2. Hot cross buns got banned in England
In 1592, Queen Elizabeth I issued a decree that forbade the sale of hot cross buns, except at burials, and during Good Friday and Christmas. Some historians say that it was because the buns were just too special to be eaten year round. Others believe that the Protestants in power were trying to rid the country of a symbol of English Catholicism. Despite this, people got around this rule by baking their own buns in their own kitchens. However, if caught, they had to give up all of their illegal buns to the poor.
3. Many superstitions surround the humble hot cross bun
According to English folklore, buns baked and served on Good Friday will stay fresh and not grow mold for a whole year. In the past, some considered the hot cross bun almost like a good luck charm. They hung it in their kitchen rafters to protect from evil spirits or prevent kitchen fires. Similarly, sailors brought it with them on voyages, claiming that the buns endow their boats with protection from shipwreck.
Our Easter hot cross buns
[From left to right: Pandan Coconut, Chocolate Chip, and our Classic hot cross buns]

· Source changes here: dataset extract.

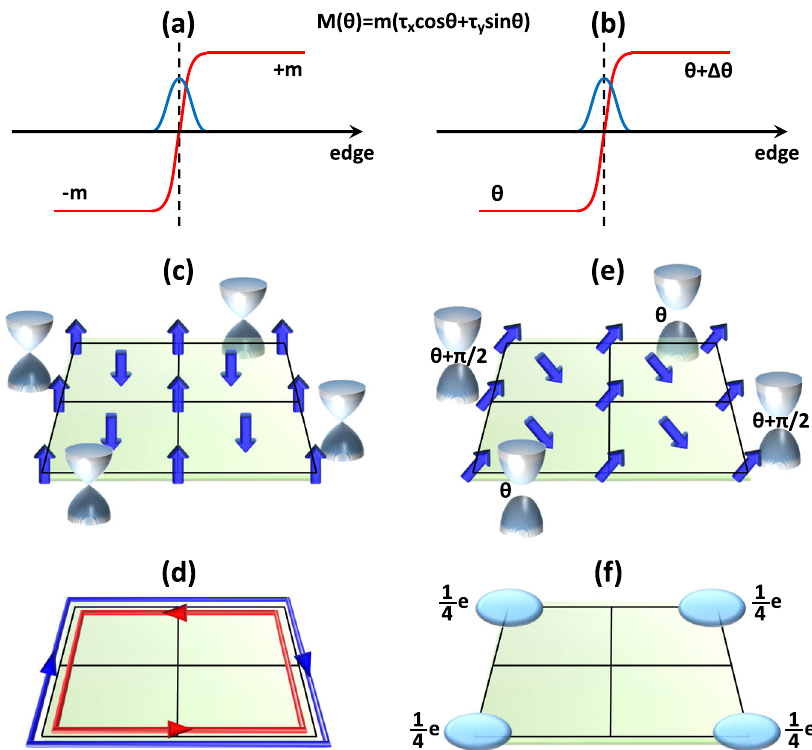
Fig. 1 Fractional mass-kink induced topological corner state with a fractional charge of e/4. Schematic mass distribution along the edge (red line) and localized domain wall state (blue line) for a mass-inversion, b fractional mass-kink. The mass M is de fi ned in edge state space, m is mass-intensity, θ is mass-angle, Δ θ is phase shift across the domain wall, τ x and τ y are Pauli matrix of the edge state. c Schematic checkerboard AFM order in monolayer FeSe cluster and the gapless topological edge states. d Schematic real-space distribution of gapless topological edge state (QSH edge state), showing the propagating direction (arrow) and spin (red and blue color). e Schematic canted checkerboard AFM order in monolayer FeSe cluster and the gapped topological edge states. Each corner is connected by two ferromagnetic edges with the same spin. The adjacent edges have a different mass-angle of θ and θ + π / 2. f Schematic real-space distribution of in-gap topological corner state, holding a fractional charge of e/4.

At Easter every year, we consistently offer you a range of hot cross buns. This year is no different! We’re bringing back the Classic hot cross buns, which are filled with raisins, cranberries, orange peel, and spiced with cinnamon and nutmeg.
We know you love these, so we’re bringing back our Pandan Coconut and Chocolate Chip hot cross bun flavours. Choose the Pandan Coconut for hot cross buns with a local twist. Or pick our kid-friendly soft dark roll, because you can’t really go wrong with chocolate chip.
[From left to right: Green Tea Chocolate Chip, and Mexican Cheese hot cross buns]
This Easter, we’re introducing a couple of exciting new flavours. First, our Green Tea Chocolate Chip hot cross bun, where chocolate chips are baked into a light and tender matcha brioche. Also available, our Mexican Cheese bun, which combines Mexican spices and cheddar cheese for a slightly spicy kick.
But that’s not all: Mexican Hot Cross Sliders
On top of our range of hot cross buns, we’re also offering Mexican Hot Cross Sliders at our Bakery Cafe outlets. Order pulled pork & avocado (pictured above) or turkey ham & cheese paired with our Mexican Cheese hot cross bun.